Gross domestic product rose 0.6 percent compared with the second quarter, according to the median survey of 22 economists surveyed by Bloomberg News. From a year earlier, Europe's second- largest economy grew 1.6 percent.
Manufacturing probably grew in the third quarter after shrinking the most in more than two decades in June, economists said. Growth may slow in coming months as a decline in stocks and dwindling exports persuade some companies to postpone investment and the global economies stagnates. The benchmark FTSE 100 Index is down 21.3 percent this year.
``The fourth quarter is looking less promising,'' said Trevor Williams, an economist at Lloyds TSB Bank Plc. ``There is room for another interest-rate cut.''
Concern the global recovery and U.K. consumption are slowing may push the Bank of England to add to last year's seven interest rate reductions, analysts said. Three members of the bank's nine- member Monetary Policy Committee voted to lower rates on Oct. 10, the first votes for a reduction since February.
The government will release the growth figures at 9:30 a.m. London time.
Slowdown Ahead
The U.K. is growing quicker than most of the world's largest economies. Germany's economy expanded 0.3 percent in the second quarter, Italy grew 0.2 percent and French gross domestic product increased 0.5 percent. The U.S. economy grew at an annual rate of 1.3 percent.
Consumer spending, which fuels about two-thirds of the economy, kept the U.K. growing last year while Germany, the U.S. and Japan sank into recession. Spending was spurred by the lowest borrowing costs in 38 years.
Still, there are signs consumption is slowing. Retail sales growth slowed to 0.4 percent in September from 0.7 percent the previous month, government figures released yesterday showed.
``U.K. domestic demand (though not total demand) had been less strong over the second and third quarters than expected,'' according to the three policy makers who voted for a cut, the Bank of England's minutes said.

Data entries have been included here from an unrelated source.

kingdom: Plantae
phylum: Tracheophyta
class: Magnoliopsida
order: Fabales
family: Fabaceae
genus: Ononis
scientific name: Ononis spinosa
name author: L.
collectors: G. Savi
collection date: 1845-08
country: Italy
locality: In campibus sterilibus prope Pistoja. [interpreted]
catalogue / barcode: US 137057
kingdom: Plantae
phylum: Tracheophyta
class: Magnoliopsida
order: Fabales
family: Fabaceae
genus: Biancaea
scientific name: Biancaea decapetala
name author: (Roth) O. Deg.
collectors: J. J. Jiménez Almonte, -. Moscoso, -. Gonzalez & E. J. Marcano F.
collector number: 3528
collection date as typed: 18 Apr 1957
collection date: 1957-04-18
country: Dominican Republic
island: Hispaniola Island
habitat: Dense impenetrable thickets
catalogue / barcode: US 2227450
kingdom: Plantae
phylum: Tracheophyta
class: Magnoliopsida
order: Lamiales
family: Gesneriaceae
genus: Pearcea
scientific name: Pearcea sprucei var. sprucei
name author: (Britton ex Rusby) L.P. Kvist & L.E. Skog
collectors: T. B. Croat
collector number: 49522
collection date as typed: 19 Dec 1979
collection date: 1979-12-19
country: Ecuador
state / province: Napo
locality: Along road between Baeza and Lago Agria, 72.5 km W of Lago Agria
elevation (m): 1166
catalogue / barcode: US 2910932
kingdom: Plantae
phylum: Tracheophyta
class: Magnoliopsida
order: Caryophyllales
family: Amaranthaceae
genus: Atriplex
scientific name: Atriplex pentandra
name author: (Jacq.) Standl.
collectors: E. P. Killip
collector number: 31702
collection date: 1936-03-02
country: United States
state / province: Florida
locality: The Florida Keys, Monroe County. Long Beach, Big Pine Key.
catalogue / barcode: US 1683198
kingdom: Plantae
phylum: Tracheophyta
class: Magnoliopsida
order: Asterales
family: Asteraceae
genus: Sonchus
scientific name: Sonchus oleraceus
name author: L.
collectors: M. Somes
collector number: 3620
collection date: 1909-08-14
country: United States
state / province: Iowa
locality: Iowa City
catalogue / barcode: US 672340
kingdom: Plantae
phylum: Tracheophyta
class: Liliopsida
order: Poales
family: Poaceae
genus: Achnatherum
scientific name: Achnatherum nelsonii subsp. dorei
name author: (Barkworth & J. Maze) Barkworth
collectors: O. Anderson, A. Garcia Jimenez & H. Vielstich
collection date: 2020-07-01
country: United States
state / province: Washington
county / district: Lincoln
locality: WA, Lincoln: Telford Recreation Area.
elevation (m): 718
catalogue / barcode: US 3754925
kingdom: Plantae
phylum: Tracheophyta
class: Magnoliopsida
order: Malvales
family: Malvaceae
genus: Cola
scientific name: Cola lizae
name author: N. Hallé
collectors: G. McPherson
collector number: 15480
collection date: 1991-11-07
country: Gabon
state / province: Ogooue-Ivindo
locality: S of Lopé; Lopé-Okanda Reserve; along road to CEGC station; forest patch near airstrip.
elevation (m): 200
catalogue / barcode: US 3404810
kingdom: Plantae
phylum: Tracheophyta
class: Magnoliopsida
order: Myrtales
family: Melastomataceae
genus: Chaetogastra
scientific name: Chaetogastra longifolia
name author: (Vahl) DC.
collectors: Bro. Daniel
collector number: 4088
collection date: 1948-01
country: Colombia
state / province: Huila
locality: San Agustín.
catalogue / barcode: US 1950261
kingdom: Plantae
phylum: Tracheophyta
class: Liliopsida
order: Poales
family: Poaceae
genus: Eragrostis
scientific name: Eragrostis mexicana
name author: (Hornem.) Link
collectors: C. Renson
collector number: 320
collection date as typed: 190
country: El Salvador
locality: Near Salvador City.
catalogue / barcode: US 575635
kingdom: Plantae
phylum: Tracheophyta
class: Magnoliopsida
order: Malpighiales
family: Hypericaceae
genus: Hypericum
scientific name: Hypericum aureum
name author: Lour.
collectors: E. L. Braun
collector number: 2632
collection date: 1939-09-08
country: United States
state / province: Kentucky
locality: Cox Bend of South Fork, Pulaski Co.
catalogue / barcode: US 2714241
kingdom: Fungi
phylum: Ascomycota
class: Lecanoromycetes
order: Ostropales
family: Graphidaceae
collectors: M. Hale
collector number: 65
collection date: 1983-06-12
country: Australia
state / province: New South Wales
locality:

``Without a pre-emptive repo rate reduction now, domestic demand growth might fall faster than currently envisaged, leaving inflation below target for longer,'' the minutes said.
Manufacturing, which accounts for about a fifth of the economy, may also falter. Confidence among producers fell for the first time since January this month and factory orders worsened, a survey by the Confederation of British Industry, the country's largest business lobby, shoed this week.
The economic recovery in the U.S. and the dozen countries sharing the euro has stalled, reducing demand for British goods. The euro economy will grow less than 1 percent this year, the slowest since 1993, the European Commission predicts.